Novak Djokovic, putting another nail in Rafael Nadal's coffin at the U.S. Open on Sept. 12 Chris Trotman/Getty Images
After his third-round victory at the 2011 U.S. Open, Novak Djokovic, the eventual champion, slouched in a chair wearing a navy blue T-shirt stamped with “Authentic Club Staff” on the front and the logo of the apparel maker, Sergio Tacchini, on the sleeve.
It was a friendly affair, as these press conferences usually are. (“You play so well on the big points,” began one questioner. “Is that something that’s come over the last year or so?”) At one point, though, Djokovic was put on the defensive. “Around this complex, Roger [Federer] and Rafael Nadal have their own store, Andy Roddick has a huge picture over the Lacoste store. You’re not quite as visible despite being the No. 1 player,” said a reporter. “Do you care about that at all?” Djokovic smiled. “Well, I think I have to talk to my sponsors about it.”
Djokovic, who recovers as well as anyone in the game, cheerfully added, “But, look, you know, I care mostly about, obviously, the game, to win on the court, and everything else I leave to the people who are responsible for that.” The moment was revealing. Having won three of the sport’s four major championships and compiled a match record of 64-3, Djokovic has enjoyed arguably the greatest season in tennis history.
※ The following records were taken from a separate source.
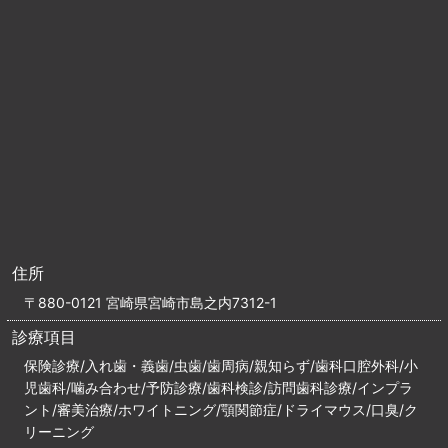
住所
〒880-0121 宮崎県宮崎市島之内7312-1
診療項目
保険診療/入れ歯・義歯/虫歯/歯周病/親知らず/歯科口腔外科/小
児歯科/噛み合わせ/予防診療/歯科検診/訪問歯科診療/インプラ
ント/審美治療/ホワイトニング/顎関節症/ドライマウス/口臭/ク
リーニング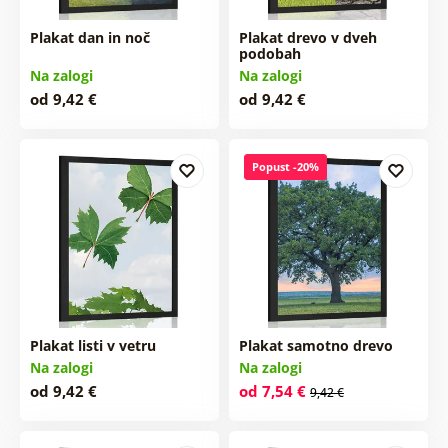
Plakat dan in noč
Plakat drevo v dveh
podobah
Na zalogi
Na zalogi
od 9,42 €
od 9,42 €
Popust -20%
Plakat listi v vetru
Plakat samotno drevo
Na zalogi
Na zalogi
od 9,42 €
od 7,54 €
9,42 €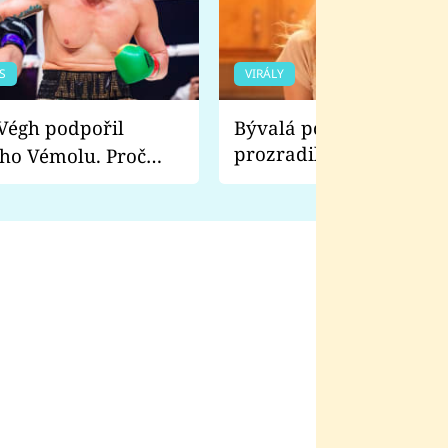
S
VIRÁLY
Bývalá pornoherečka
prozradila, co ji šokova
ho Vémolu. Proč
natáčení Euforie. Vážně
ji zápasit s ním než
bylo drsnější než hanba
 Kinclem?
filmy?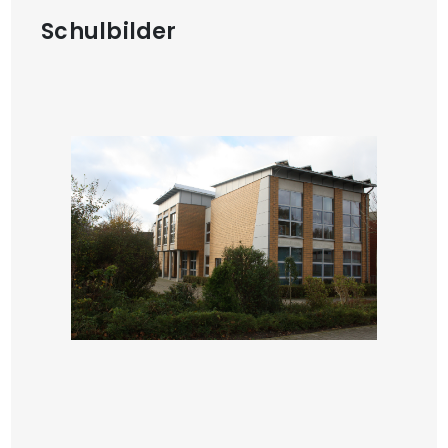
Schulbilder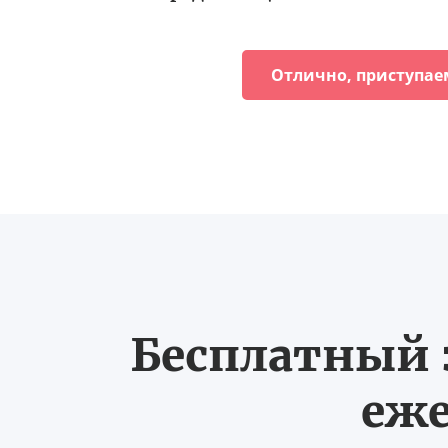
Отлично, приступае
Бесплатный з
еже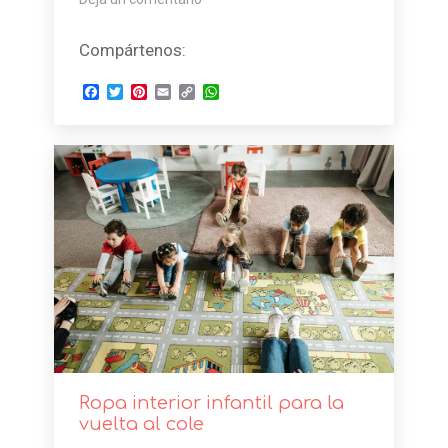
Compártenos:
Facebook
Twitter
Pinterest
Email
Copy
WhatsApp
Link
Ropa interior infantil para la
vuelta al cole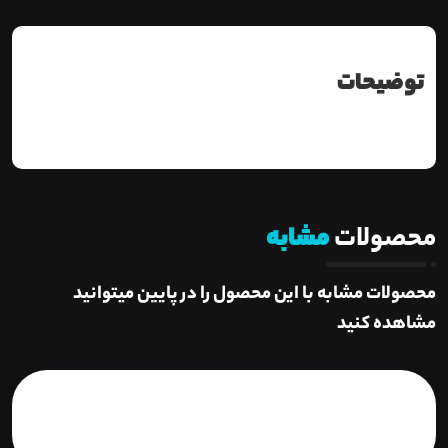
توضیحات
محصولات
مشابه
محصولات مشابه با این محصول را در پایین میتوانید
مشاهده کنید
His rise also marks a return to prominence for Sergio Tacchini, the 45-year-old brand that pays Djokovic to wear its clothes. Tacchini, worn and then discarded by the best, is worn by the best once more. But that is only part of the story.
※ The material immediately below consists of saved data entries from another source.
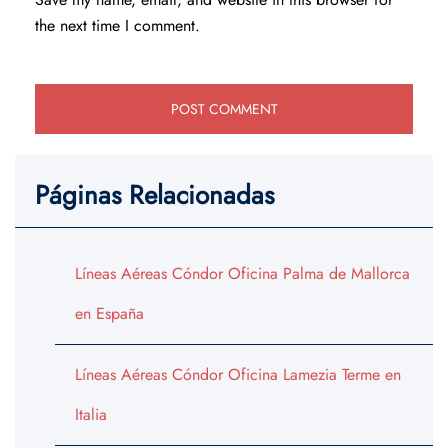
the next time I comment.
Páginas Relacionadas
Líneas Aéreas Cóndor Oficina Palma de Mallorca
en España
Líneas Aéreas Cóndor Oficina Lamezia Terme en
Italia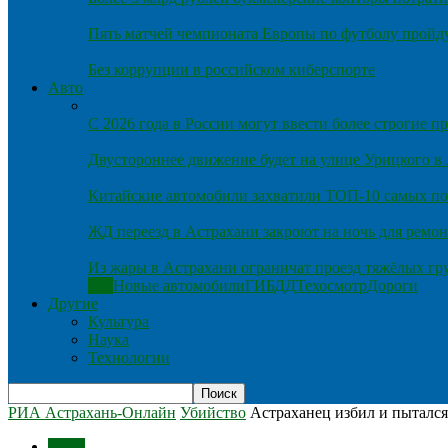
Пять матчей чемпионата Европы по футболу пройду
Без коррупции в российском киберспорте
Авто
С 2026 года в России могут ввести более строгие 
Двустороннее движение будет на улице Урицкого в
Китайские автомобили захватили ТОП-10 самых по
ЖД переезд в Астрахани закроют на ночь для ремон
Из жары в Астрахани ограничат проезд тяжёлых гр
Все
Новые автомобили
ГИБДД
Техосмотр
Дороги
Другие
Культура
Наука
Технологии
РИА Астрахань-Онлайн
Убийство
Астраханец избил и пыталс
Темы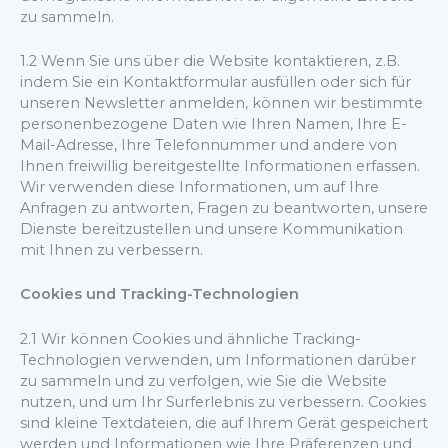
zu sammeln.
1.2 Wenn Sie uns über die Website kontaktieren, z.B.
indem Sie ein Kontaktformular ausfüllen oder sich für
unseren Newsletter anmelden, können wir bestimmte
personenbezogene Daten wie Ihren Namen, Ihre E-
Mail-Adresse, Ihre Telefonnummer und andere von
Ihnen freiwillig bereitgestellte Informationen erfassen.
Wir verwenden diese Informationen, um auf Ihre
Anfragen zu antworten, Fragen zu beantworten, unsere
Dienste bereitzustellen und unsere Kommunikation
mit Ihnen zu verbessern.
Cookies und Tracking-Technologien
2.1 Wir können Cookies und ähnliche Tracking-
Technologien verwenden, um Informationen darüber
zu sammeln und zu verfolgen, wie Sie die Website
nutzen, und um Ihr Surferlebnis zu verbessern. Cookies
sind kleine Textdateien, die auf Ihrem Gerät gespeichert
werden und Informationen wie Ihre Präferenzen und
Sergio Tacchini was an Italian tennis player, and he founded the company in 1966, toward the end of his career. Tacchini was tired of wearing white. He experimented with stripes and color, and soon started paying other players to wear his designs. In 1972, Ilie Nastăse, the future Hall of Fame player, signed with Tacchini for $5,000. By the end of the decade, John McEnroe was, according to media accounts at the time, getting around $400,000 to wear Tacchini during his epic matches against Björn Borg at Wimbledon. Jimmy Connors and Vitas Gerulaitis wore Tacchini. Tracy Austin and Chris Evert sported the brand’s red, white, and blue warm-ups when the U.S. won the 1980 Fed Cup.
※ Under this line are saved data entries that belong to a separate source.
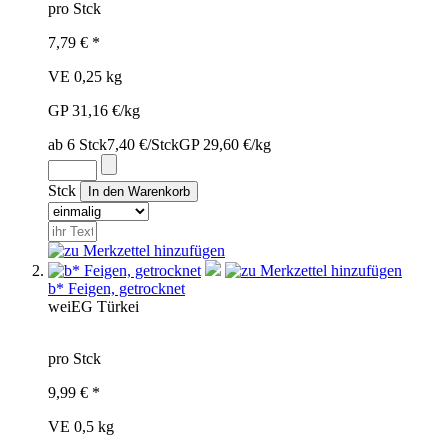
pro Stck
7,79 € *
VE 0,25 kg
GP 31,16 €/kg
ab 6 Stck
7,40 €/Stck
GP 29,60 €/kg
Stck
b* Feigen, getrocknet
wei
EG
Türkei
pro Stck
9,99 € *
VE 0,5 kg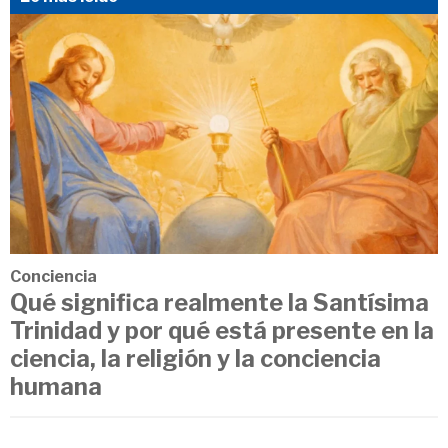
Conciencia
Qué significa realmente la Santísima
Trinidad y por qué está presente en la
ciencia, la religión y la conciencia
humana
Tacchini representatives traveled around the world, aggressively courting junior players and building the company’s roster of future Hall of Famers. By the early ’80s, Tacchini had expanded into skiwear, beach clothing, golf apparel, and weekend wear. It was a brand for the moment, offering an aesthetic that suggested at once leisure and aggression. The company called its iconic tracksuit “the Dallas.” It also knew how to spot future greats on the rise. In the late ’80s it signed a promising American teenager, Pete Sampras, to a three-year deal. It was extended to five years just before Sampras won his first major title, the 1990 U.S. Open, wearing a Tacchini polo emblazoned with a large yellow archer. Tacchini also outfitted the women’s winner that year, Gabriela Sabatini. It was the brand of champions.
Then it began to fade. By the mid-’90s bigger sports gear makers such as Nike and Adidas were aggressively poaching Tacchini’s clients and eating into its market share. (Sampras jumped to Nike in 1994.) But the company’s biggest headaches came from one of its own: Martina Hingis.
Hingis dominated the women’s tour during the second half of the ’90s. She seemed to fit well into the Tacchini firmament, appealing to wealthy, casually athletic, European-oriented fans. It didn’t work out. Three years into Hingis’s five-year deal, worth $5.6 million, Tacchini fired her, accusing Hingis of not wearing the clothes as contracted. Two years later, Hingis sued, claiming that the “defective” Tacchini shoes she wore had wrecked her feet and ruined her career. (Hingis had surgery in 2001 and 2002 to repair ligaments in her ankles.) A New York court dismissed the suit, ruling that the case should be heard in Milan, where Hingis had signed the contract and where another suit was pending. In 2006 her manager, Mario Widmer, told a German newspaper that “the Tacchini problem is resolved. We have come to a compromise and at the same time have agreed to keep silence on both sides.”